Bear in mind, Slade were at this time in the third year of their doldrums, they had become as relevant to the music scene in 1980 as say Adam Faith had become by time the 60's had flicked over into the 70's. The 500 old guard fans that had fervently and loyally followed the band up and down the country to the sweaty nightclubs, the university halls, young Farmers do's in marquees, the miners welfare social clubs and of course the 'chicken in a basket' nightspots were all that had kept Slade Alive...we began to think that to have Slade appear at Reading could be the final nail in their coffin...the pop jesters thrown to the ravening horde...sacrificial lambs, it seemed all so....surreal.
Cans Of Piss
Despite waking up with a dreadful hangover and the sort of aches and pains that you only get from sleeping in cheap sleeping bags on hard but damp ground, we had regained some positivity.......if it were true, Slade would blitz and blow everyone else off stage, if only they would be given the chance by a Reading audience that took an annual delight in 'canning' those they didn't take to with cans of piss, it was medieval at times, but it could be funny too...the year before or maybe the year before that, a full West Indian steel band from the inner city were one of the first acts on as the afternoon kicked off....it didn't take long for the cans of piss to be seen arcing through the air to clatter into their steel oil drums...a real cacophony of noise.
That day, as the news that Slade were replacing Ozzy gathered pace not one person that I spoke to about it (with the exception of a fan called Gary Marsh from Edmonton) had a good word to say about Slade, especially hairy bearded men wearing denim jackets bedecked with a myriad of patches and badges proclaiming their affection for some rock legend or other.

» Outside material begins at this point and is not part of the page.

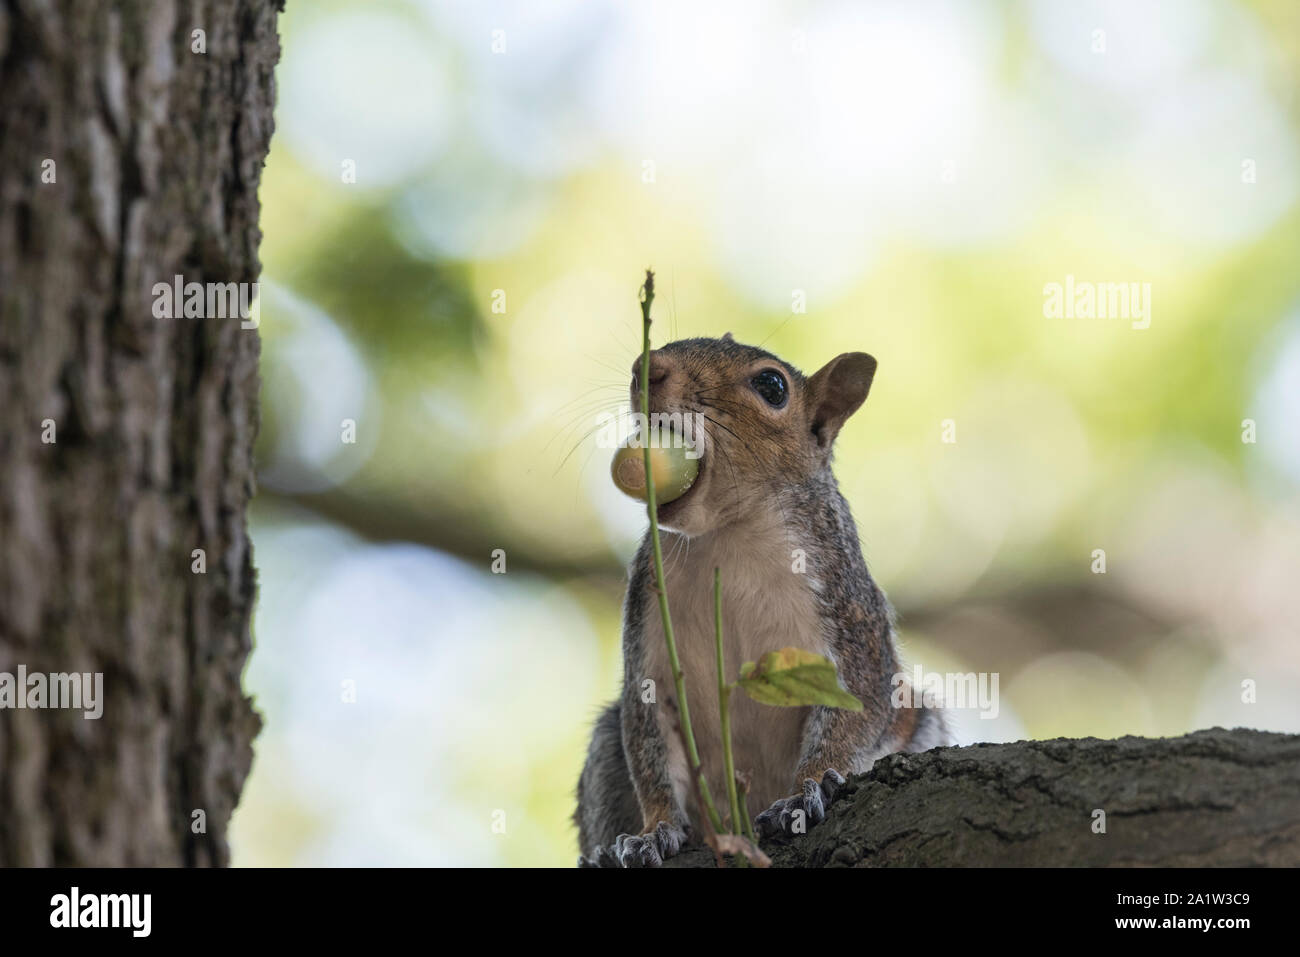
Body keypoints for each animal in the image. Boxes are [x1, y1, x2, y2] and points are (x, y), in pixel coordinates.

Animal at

The worst were those proudly displaying their assorted Sabbath denims or Ozzy T shirts.....none seemed to be exactly overly enamoured that it would be Noddy and not Ozzy.......everywhere you turned, every queue for the bogs, the beer, the burgers..... "Fucking Slade?...Slade...I mean fer' fukssake........Slade...those fucking merry crissmass clowns.....blah blah blah.........it seemed that everyone was muttering the same or similar blasphemy!
No one seemed to be able to find out for definite if Slade were indeed going to be sacrificed to the HM Reading crowd, but then again no one had heard of any other band being announced.
Some time during Saturday evening, I didn't hear it myself, but was told that whispering Bob Harris had confirmed over the PA that Slade were deffo appearing.....I was still unsure, but my fears for them seemed to subside, a few gallons of watneys party seven gave me the ability and confidence to collar hold of anyone I heard dissing Slade and tell them that Slade would surprise them...you like loud, you like heavy...you've never seen Slade? then you are in for a treat!